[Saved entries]
···
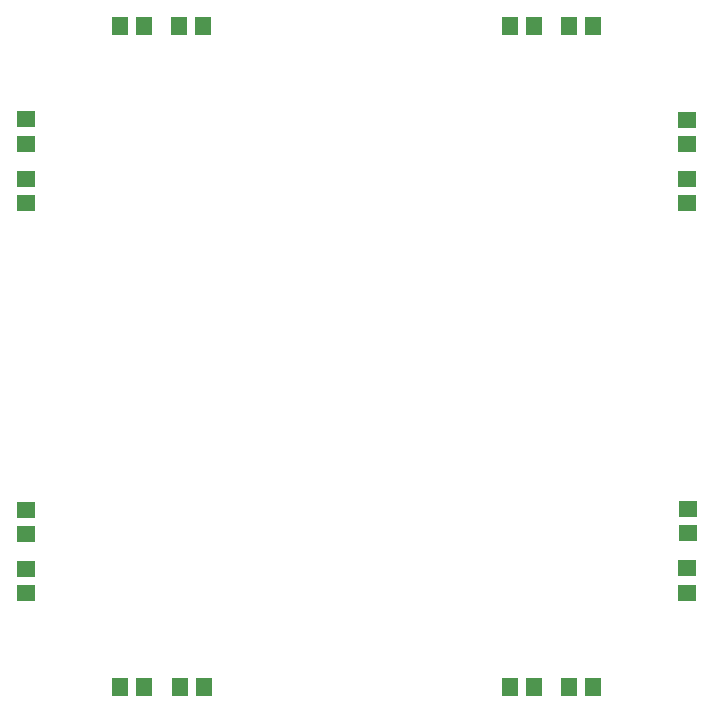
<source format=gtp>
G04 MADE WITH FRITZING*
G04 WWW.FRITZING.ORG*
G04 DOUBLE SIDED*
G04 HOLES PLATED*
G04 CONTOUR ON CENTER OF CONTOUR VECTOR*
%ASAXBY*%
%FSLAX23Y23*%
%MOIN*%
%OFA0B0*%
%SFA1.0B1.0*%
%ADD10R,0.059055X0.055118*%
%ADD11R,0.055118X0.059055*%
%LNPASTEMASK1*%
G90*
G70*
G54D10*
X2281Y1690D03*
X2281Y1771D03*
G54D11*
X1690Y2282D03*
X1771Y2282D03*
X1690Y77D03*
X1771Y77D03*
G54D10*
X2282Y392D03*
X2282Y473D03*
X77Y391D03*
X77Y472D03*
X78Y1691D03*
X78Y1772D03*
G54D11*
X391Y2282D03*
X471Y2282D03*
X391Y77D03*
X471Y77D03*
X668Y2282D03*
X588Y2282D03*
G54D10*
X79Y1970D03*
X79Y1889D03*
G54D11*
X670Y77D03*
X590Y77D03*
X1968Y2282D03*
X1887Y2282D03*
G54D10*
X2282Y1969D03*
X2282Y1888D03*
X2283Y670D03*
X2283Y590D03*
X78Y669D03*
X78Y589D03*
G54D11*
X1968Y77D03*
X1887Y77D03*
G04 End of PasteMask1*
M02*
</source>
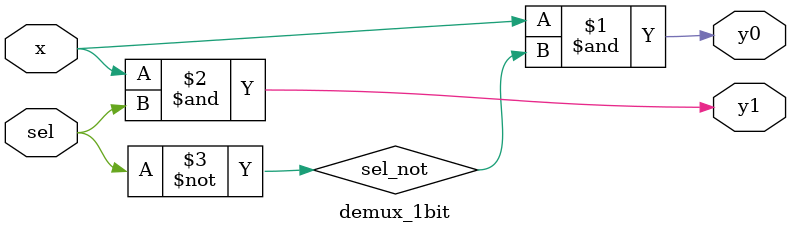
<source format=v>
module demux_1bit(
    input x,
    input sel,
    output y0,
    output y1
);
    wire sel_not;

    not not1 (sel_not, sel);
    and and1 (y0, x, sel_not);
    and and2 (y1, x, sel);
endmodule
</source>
···
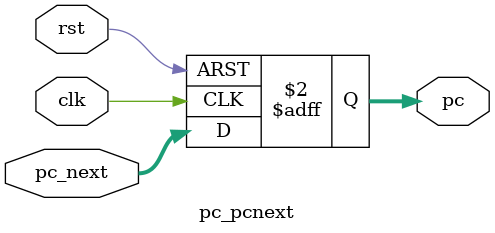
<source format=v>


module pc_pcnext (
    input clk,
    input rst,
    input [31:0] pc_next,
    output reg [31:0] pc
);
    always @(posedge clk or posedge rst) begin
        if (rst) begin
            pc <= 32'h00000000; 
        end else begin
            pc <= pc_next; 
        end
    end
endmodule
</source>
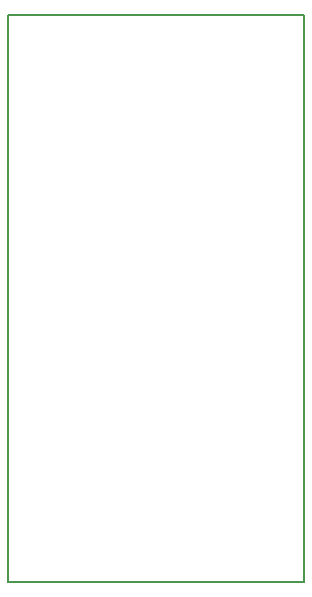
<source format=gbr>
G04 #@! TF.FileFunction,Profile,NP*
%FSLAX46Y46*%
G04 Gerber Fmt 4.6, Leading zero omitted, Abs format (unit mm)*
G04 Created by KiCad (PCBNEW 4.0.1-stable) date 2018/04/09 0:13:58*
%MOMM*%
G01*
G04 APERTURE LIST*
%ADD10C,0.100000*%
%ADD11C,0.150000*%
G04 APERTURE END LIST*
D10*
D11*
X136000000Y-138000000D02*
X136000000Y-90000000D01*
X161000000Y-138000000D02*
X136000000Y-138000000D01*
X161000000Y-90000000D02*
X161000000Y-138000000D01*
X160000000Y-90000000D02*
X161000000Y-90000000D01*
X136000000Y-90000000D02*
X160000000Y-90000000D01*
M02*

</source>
···
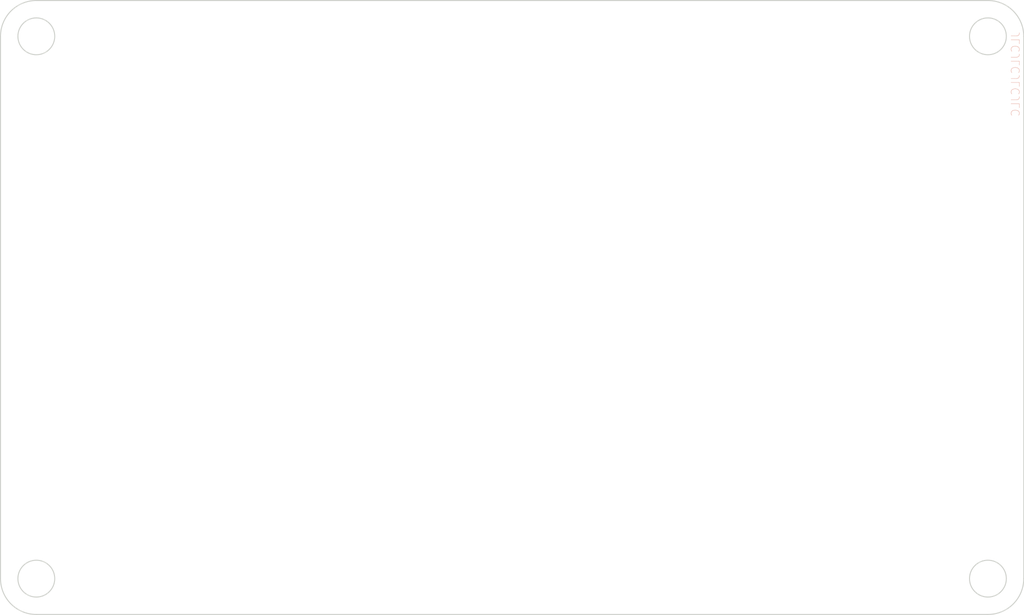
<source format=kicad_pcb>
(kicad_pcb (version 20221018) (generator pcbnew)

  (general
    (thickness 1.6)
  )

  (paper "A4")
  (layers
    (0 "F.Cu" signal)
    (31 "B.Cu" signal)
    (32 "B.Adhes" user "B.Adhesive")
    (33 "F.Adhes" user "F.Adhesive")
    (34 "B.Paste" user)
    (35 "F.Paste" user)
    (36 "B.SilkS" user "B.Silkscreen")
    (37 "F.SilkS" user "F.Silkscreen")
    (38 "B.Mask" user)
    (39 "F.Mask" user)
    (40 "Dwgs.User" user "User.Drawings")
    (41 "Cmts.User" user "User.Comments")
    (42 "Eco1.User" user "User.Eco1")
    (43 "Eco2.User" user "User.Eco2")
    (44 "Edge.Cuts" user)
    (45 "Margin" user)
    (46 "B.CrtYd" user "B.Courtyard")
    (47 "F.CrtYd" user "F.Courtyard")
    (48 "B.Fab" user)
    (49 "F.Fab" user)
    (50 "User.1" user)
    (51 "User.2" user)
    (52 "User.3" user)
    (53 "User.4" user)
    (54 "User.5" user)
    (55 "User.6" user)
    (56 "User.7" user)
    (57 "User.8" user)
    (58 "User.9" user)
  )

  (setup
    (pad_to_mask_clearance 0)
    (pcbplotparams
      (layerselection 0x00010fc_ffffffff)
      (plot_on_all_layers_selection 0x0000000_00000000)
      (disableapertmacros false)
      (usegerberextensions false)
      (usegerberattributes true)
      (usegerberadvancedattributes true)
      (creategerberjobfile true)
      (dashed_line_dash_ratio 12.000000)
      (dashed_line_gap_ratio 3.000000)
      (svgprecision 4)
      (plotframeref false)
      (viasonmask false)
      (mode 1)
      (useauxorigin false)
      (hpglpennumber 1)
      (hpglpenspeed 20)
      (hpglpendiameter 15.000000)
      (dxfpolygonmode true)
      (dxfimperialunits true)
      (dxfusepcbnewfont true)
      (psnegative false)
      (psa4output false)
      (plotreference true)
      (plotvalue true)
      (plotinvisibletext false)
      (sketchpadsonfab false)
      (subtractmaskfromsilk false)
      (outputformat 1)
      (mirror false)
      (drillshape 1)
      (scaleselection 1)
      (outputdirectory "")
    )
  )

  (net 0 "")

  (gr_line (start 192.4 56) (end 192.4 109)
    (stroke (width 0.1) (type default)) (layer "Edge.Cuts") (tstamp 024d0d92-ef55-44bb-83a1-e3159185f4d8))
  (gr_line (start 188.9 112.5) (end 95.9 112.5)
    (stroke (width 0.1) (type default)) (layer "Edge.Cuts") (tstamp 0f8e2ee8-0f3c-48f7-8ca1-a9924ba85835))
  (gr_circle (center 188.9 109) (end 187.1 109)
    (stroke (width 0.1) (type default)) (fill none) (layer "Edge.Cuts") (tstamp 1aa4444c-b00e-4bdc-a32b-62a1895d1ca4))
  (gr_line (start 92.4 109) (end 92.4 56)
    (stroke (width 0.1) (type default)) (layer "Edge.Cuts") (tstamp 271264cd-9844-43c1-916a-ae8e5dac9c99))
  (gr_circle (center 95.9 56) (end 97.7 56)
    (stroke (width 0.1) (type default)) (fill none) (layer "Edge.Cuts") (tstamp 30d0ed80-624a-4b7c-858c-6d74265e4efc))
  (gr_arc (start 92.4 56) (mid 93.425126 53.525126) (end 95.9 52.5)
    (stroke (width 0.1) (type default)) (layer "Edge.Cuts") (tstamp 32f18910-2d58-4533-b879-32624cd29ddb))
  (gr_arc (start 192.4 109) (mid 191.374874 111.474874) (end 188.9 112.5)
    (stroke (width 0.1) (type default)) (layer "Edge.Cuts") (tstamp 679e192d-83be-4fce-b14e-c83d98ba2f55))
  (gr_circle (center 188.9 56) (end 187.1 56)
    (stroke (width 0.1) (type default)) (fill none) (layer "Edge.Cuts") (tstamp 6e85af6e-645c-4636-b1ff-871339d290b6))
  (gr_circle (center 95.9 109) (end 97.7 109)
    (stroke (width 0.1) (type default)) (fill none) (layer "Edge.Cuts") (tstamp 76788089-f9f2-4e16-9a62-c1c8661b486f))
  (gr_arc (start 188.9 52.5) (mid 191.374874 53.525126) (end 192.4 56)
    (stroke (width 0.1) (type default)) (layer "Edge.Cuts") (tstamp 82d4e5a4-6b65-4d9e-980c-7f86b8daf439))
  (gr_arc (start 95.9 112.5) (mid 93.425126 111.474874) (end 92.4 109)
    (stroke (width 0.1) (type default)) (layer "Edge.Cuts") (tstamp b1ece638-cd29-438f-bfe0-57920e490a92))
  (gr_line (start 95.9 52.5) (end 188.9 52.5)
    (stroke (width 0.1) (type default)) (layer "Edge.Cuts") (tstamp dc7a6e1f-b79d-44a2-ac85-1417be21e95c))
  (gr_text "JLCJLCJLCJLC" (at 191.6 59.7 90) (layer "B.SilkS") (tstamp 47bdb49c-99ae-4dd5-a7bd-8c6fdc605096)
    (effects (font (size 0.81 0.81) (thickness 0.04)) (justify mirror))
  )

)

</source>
···
ACTION ITEM: Copy down each line in the entries that has the word "Silkscreen".

TASK RESPONSE:
    (36 "B.SilkS" user "B.Silkscreen")
    (37 "F.SilkS" user "F.Silkscreen")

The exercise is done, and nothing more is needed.